Jason T. Lewis said...

Here I am, late again.

I used Scrivener for the later drafts of my first book, when I really needed something that would help me organize and move things around. It was great. But I found once I was done with the book I gravitated back to Word to make whatever revisions needed to be made. Part of that was that, in my new job I had a PC, so I couldn't work in Scrivener at work. I have now convinced the powers that be that I needed a 27" iMac, so i could go back to Scrivenering. But it still doesn't solve the cross-platform problem. Now my main home computer is a Windows 7 PC. The Scrivener folks are promising a PC version, but it's been delayed.

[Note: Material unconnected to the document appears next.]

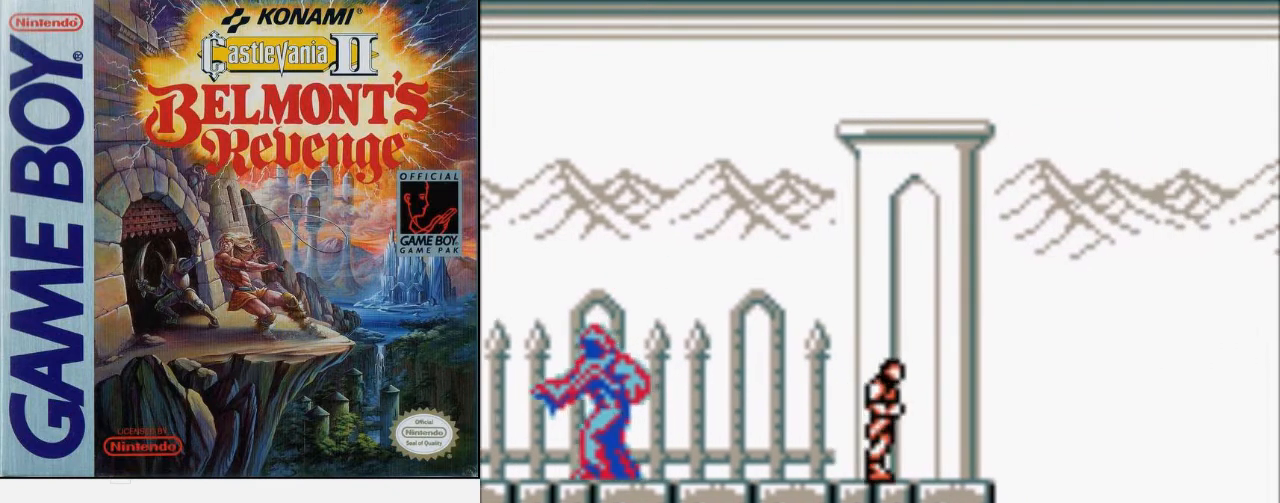
{"buttons": ["DPAD_RIGHT"], "events": []}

I think I'm going to transfer my current novel into Scrivener soon. I'm a little stuck on it and it'll be helpful to be able to see it in a new venue. I'm encouraged that Scrivener 2 has Dropbox integration. I've been using Dropbox as my server for all my writing. I work off Dropbox and so I can open the current files of anything right there at any machine.

Scrivener is very cool and I don't mind the formatting stuff (and I like Courier...). My main beef is that it's hard to continue working in it after a draft is done. Or am I missing something?